Author | : Fray Ramon Pané |
Publisher | : Duke University Press |
Total Pages | : 106 |
Release | : 1999-11-15 |
Genre | : History |
ISBN | : 0822382547 |
Accompanying Columbus on his second voyage to the New World in 1494 was a young Spanish friar named Ramón Pané. The friar’s assignment was to live among the “Indians” whom Columbus had “discovered” on the island of Hispaniola (today the island shared by Haiti and the Dominican Republic), to learn their language, and to write a record of their lives and beliefs. While the culture of these indigenous people—who came to be known as the Taíno—is now extinct, the written record completed by Pané around 1498 has survived.
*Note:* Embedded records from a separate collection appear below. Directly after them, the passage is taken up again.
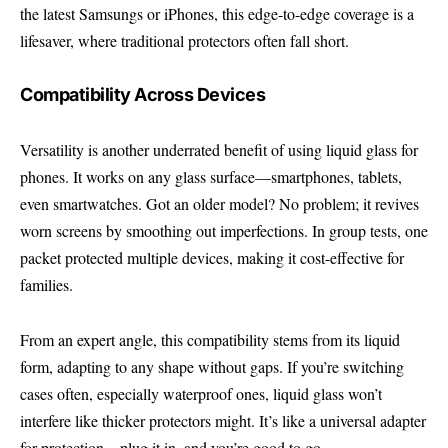
the latest Samsungs or iPhones, this edge-to-edge coverage is a
lifesaver, where traditional protectors often fall short.
Compatibility Across Devices
Versatility is another underrated benefit of using liquid glass for
phones. It works on any glass surface—smartphones, tablets,
even smartwatches. Got an older model? No problem; it revives
worn screens by smoothing out imperfections. In group tests, one
packet protected multiple devices, making it cost-effective for
families.
From an expert angle, this compatibility stems from its liquid
form, adapting to any shape without gaps. If you’re switching
cases often, especially waterproof ones, liquid glass won’t
interfere like thicker protectors might. It’s like a universal adapter
for protection—plug it in, and you’re good to go.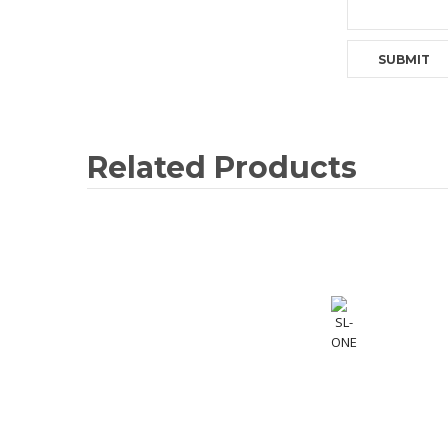
Related Products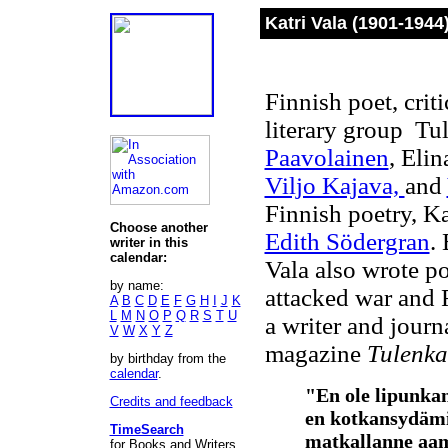
Katri Vala (1901-1944
Finnish poet, crit
literary group Tul
Paavolainen
, Eli
Viljo Kajava,
and
Finnish poetry, K
Choose another
Edith Södergran
.
writer in this
calendar:
Vala also wrote po
by name:
attacked war and 
A
B
C
D
E
F
G
H
I
J
K
L
M
N
O
P
Q
R
S
T
U
a writer and journ
V
W
X
Y
Z
magazine
Tulenka
by birthday from the
calendar
.
"En ole lipunkan
Credits and feedback
en kotkansydämi
TimeSearch
matkallanne aa
for Books and Writers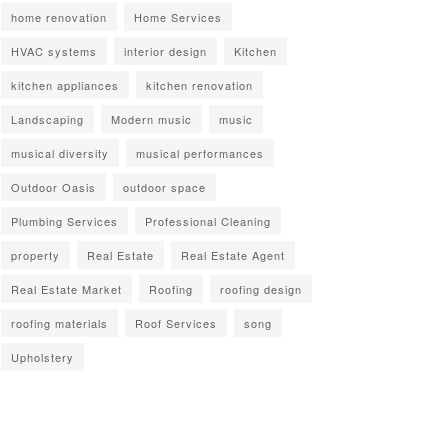
home renovation
Home Services
HVAC systems
interior design
Kitchen
kitchen appliances
kitchen renovation
Landscaping
Modern music
music
musical diversity
musical performances
Outdoor Oasis
outdoor space
Plumbing Services
Professional Cleaning
property
Real Estate
Real Estate Agent
Real Estate Market
Roofing
roofing design
roofing materials
Roof Services
song
Upholstery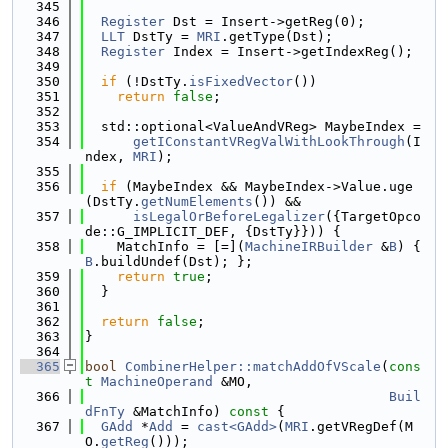
  345
  346
Register
 Dst = Insert->getReg(0);
  347
LLT
 DstTy = 
MRI
.getType(Dst);
  348
Register
 Index = Insert->getIndexReg();
  349
  350
if
 (!DstTy.
isFixedVector
())
  351
return
false
;
  352
  353
  std::optional<ValueAndVReg> MaybeIndex =
  354
getIConstantVRegValWithLookThrough
(I
ndex, 
MRI
);
  355
  356
if
 (MaybeIndex && MaybeIndex->Value.uge
(DstTy.
getNumElements
()) &&
  357
isLegalOrBeforeLegalizer
({TargetOpco
de::G_IMPLICIT_DEF, {DstTy}})) {
  358
    MatchInfo = [=](
MachineIRBuilder
 &
B
) { 
B
.buildUndef(Dst); };
  359
return
true
;
  360
  }
  361
  362
return
false
;
  363
}
  364
  365
bool
CombinerHelper::matchAddOfVScale
(
cons
t
MachineOperand
 &MO,
  366
Buil
dFnTy
 &MatchInfo)
 const 
{
  367
GAdd
 *
Add
 = 
cast<GAdd>
(
MRI
.getVRegDef(M
O.
getReg
()));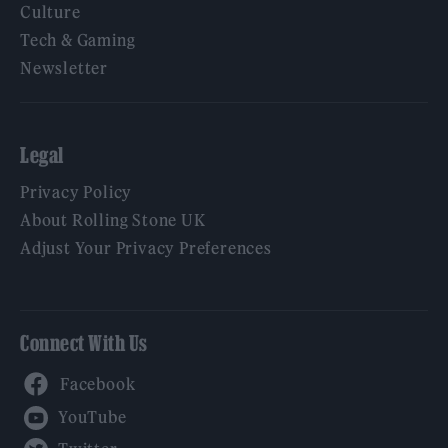
Culture
Tech & Gaming
Newsletter
Legal
Privacy Policy
About Rolling Stone UK
Adjust Your Privacy Preferences
Connect With Us
Facebook
YouTube
Twitter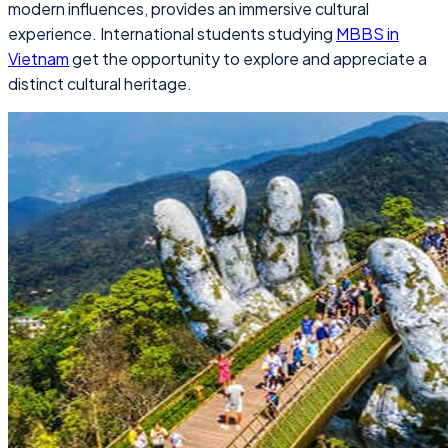
modern influences, provides an immersive cultural
experience. International students studying
MBBS in
Vietnam
get the opportunity to explore and appreciate a
distinct cultural heritage.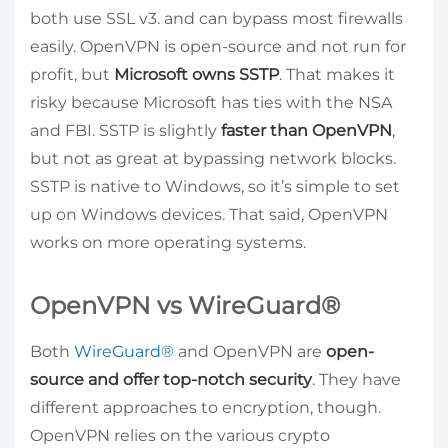
both use SSL v3. and can bypass most firewalls
easily. OpenVPN is open-source and not run for
profit, but
Microsoft owns SSTP
. That makes it
risky because Microsoft has ties with the NSA
and FBI. SSTP is slightly
faster than OpenVPN
,
but not as great at bypassing network blocks.
SSTP is native to Windows, so it’s simple to set
up on Windows devices. That said, OpenVPN
works on more operating systems.
OpenVPN vs WireGuard®
Both
WireGuard®
and OpenVPN are
open-
source and offer top-notch security
. They have
different approaches to encryption, though.
OpenVPN relies on the various crypto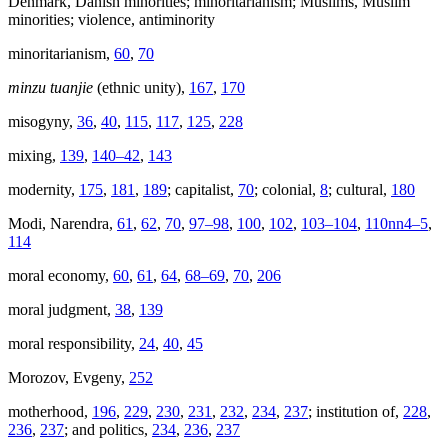
Denmark, Danish minorities; minoritarianism; Muslims, Muslim
minorities; violence, antiminority
minoritarianism,
60
,
70
minzu tuanjie
(ethnic unity),
167
,
170
misogyny,
36
,
40
,
115
,
117
,
125
,
228
mixing,
139
,
140–42
,
143
modernity,
175
,
181
,
189
; capitalist,
70
; colonial,
8
; cultural,
180
Modi, Narendra,
61
,
62
,
70
,
97–98
,
100
,
102
,
103–104
,
110nn4–5
,
114
moral economy,
60
,
61
,
64
,
68–69
,
70
,
206
moral judgment,
38
,
139
moral responsibility,
24
,
40
,
45
Morozov, Evgeny,
252
motherhood,
196
,
229
,
230
,
231
,
232
,
234
,
237
; institution of,
228
,
236
,
237
; and politics,
234
,
236
,
237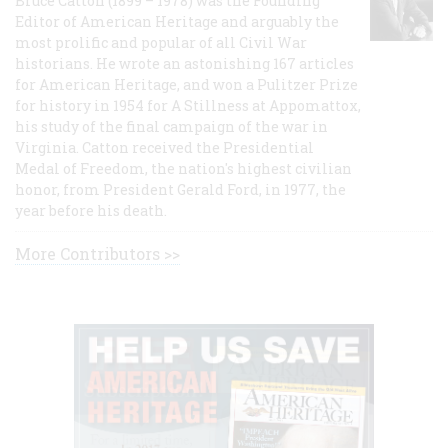
Bruce Catton (1899 – 1978) was the Founding
Editor of American Heritage and arguably the
most prolific and popular of all Civil War
historians. He wrote an astonishing 167 articles
for American Heritage, and won a Pulitzer Prize
for history in 1954 for A Stillness at Appomattox,
his study of the final campaign of the war in
Virginia. Catton received the Presidential
Medal of Freedom, the nation's highest civilian
honor, from President Gerald Ford, in 1977, the
year before his death.
More Contributors >>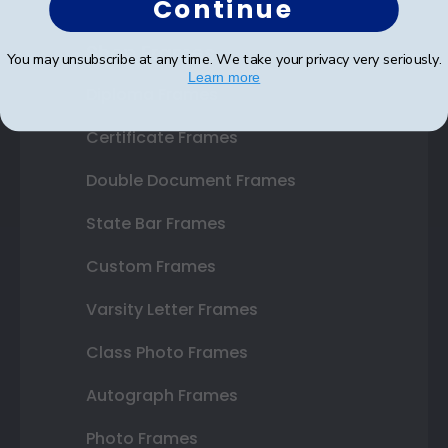
Continue
Shop Frames
You may unsubscribe at any time. We take your privacy very seriously.
Learn more
Diploma Frames
Certificate Frames
Double Document Frames
State Bar Frames
Custom Frames
Varsity Letter Frames
Class Photo Frames
Autograph Frames
Photo Frames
This volume makes Pané’s landmark Account—the first book written in a European language on American soil—available in an annotated English edition. Edited by the noted Hispanist José Juan Arrom, Pané’s report is the only surviving direct source of information about the myths, ceremonies, and lives of the New World inhabitants whom Columbus first encountered. The friar’s text contains many linguistic and cultural observations, including descriptions of the Taíno people’s healing rituals and their beliefs about their souls after death. Pané provides the first known description of the use of the hallucinogen cohoba, and he recounts the use of idols in ritual ceremonies. The names, functions, and attributes of native gods; the mythological origin of the aboriginal people’s attitudes toward sex and gender; and their rich stories of creation are described as well.